The results show that there is only 1 error and and the error rate is 0.0263

### Function for K Nearest Neighbours

In [10]:
def knn(X_train, y_train, X_test, k=1):
    
    y_pred = []
    
    for x_i in X_test:

        ed = []
        ed_mins = []
        
        for x in X_train:
            d = 0
            i = 0
            
            while i < len(x):
                d += (x[i]-x_i[i])**2
                i += 1
                
            d = np.sqrt(d)
            ed.append(d)
            
            if len(ed_mins) < k:
                ed_mins.append(d)
            else:
                ed_mins_max_i = np.argmax(ed_mins)
                if d < ed_mins[ed_mins_max_i]:
                    ed_mins[ed_mins_max_i] = d
        
        arr = []
        for i in ed_mins:
            arr.append(y_train[ed.index(i)])
        
        votes = {}
        
        for i in arr:
            if i in votes:
                votes[i] += 1
            else:
                votes[i] = 1

        num_votes = 0
        top_class = 0
        
        for key, val in votes.items():
            if val > num_votes:
                num_votes = val
                top_class = key
        
        y_pred.append(top_class) 
        
    return y_pred

In [11]:
y_pred_knn = knn(X_train, y_train, X_test, 3)
n_errors, r_errors = compute_errors(y_pred_knn, y_test)
print('Number of errors:', n_errors)
print('Error rate:', r_errors)

Number of errors: 1
Error rate: 0.0263157894737


The KNN algorithm for k=3 gives the same error results as the k=1 Algorithm.
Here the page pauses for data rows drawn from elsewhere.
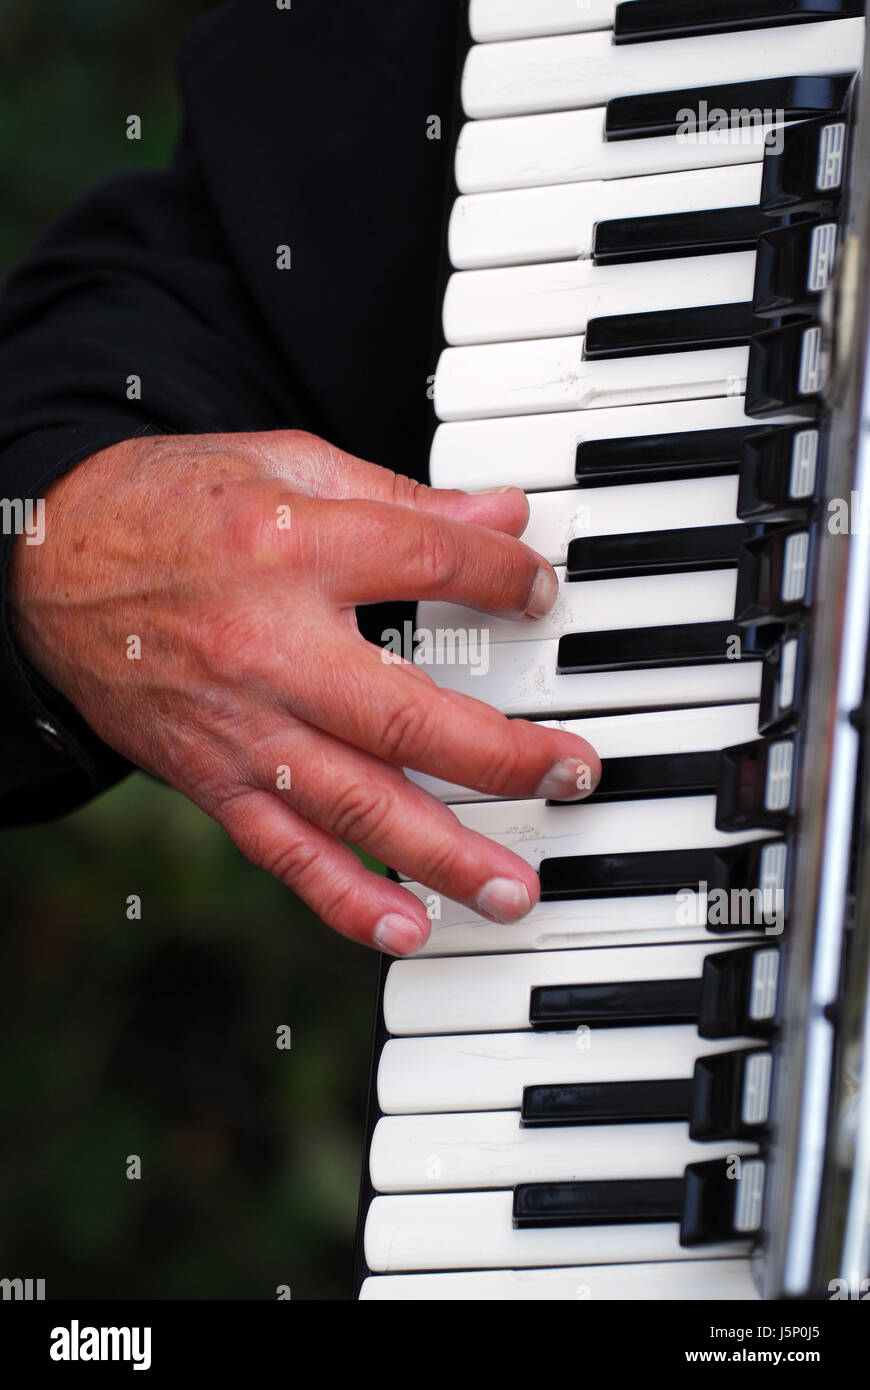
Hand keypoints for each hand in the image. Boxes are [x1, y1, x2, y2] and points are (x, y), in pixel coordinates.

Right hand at [9, 430, 599, 952]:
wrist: (46, 567)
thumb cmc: (167, 509)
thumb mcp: (281, 466)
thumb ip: (398, 499)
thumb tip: (502, 517)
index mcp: (289, 549)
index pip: (428, 566)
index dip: (504, 579)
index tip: (542, 594)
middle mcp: (266, 648)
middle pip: (405, 718)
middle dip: (503, 756)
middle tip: (575, 773)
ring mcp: (239, 728)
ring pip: (353, 806)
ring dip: (444, 855)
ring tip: (515, 889)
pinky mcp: (213, 779)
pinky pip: (284, 851)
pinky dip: (346, 899)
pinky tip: (407, 930)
### Testing results against scikit learn method

In [12]:
from sklearn.neighbors import KNeighborsClassifier 
knn_test = KNeighborsClassifier(n_neighbors=3)
knn_test.fit(X_train, y_train)
prediction = knn_test.predict(X_test)
n_errors_test, r_errors_test = compute_errors(prediction, y_test)
print('Number of errors:', n_errors_test)
print('Error rate:', r_errors_test)

Number of errors: 1
Error rate: 0.0263157894737


Results from the scikit learn method gives the same results.

### Ionsphere Dataset

In [13]:
X2 = np.genfromtxt('ionosphere.txt', delimiter=',', usecols=np.arange(34))
y2 = np.genfromtxt('ionosphere.txt', delimiter=',', usecols=34, dtype='int')
X2_train, X2_test, y2_train, y2_test = train_test_split(X2, y2, random_state=100)

For this new dataset, I will be using the knn method I created earlier. Since the method handles a general K, I can use it for 1 nearest neighbour also.

### One Nearest Neighbour

In [14]:
y2_pred_nn = knn(X2_train, y2_train, X2_test, k=1)
n2_errors, r2_errors = compute_errors(y2_pred_nn, y2_test)
print('Number of errors:', n2_errors)
print('Error rate:', r2_errors)

Number of errors: 10
Error rate: 0.113636363636


For this dataset, there are 10 errors and an error rate of 0.114.

### Three Nearest Neighbours

In [15]:
y2_pred_knn = knn(X2_train, y2_train, X2_test, 3)

n2_errors, r2_errors = compute_errors(y2_pred_knn, y2_test)
print('Number of errors:', n2_errors)
print('Error rate:', r2_errors)

Number of errors: 12
Error rate: 0.136363636364


When using 3 Nearest Neighbours, there are 12 errors and an error rate of 0.136. 

### Testing results against scikit-learn method

In [18]:
from sklearn.neighbors import KNeighborsClassifier 
knn_test = KNeighborsClassifier(n_neighbors=3)
knn_test.fit(X2_train, y2_train)
prediction = knn_test.predict(X2_test)
n2_errors, r2_errors = compute_errors(prediction, y2_test)
print(n2_errors)
print(r2_errors)

12
0.136363636364


When using the scikit-learn method, the results are the same.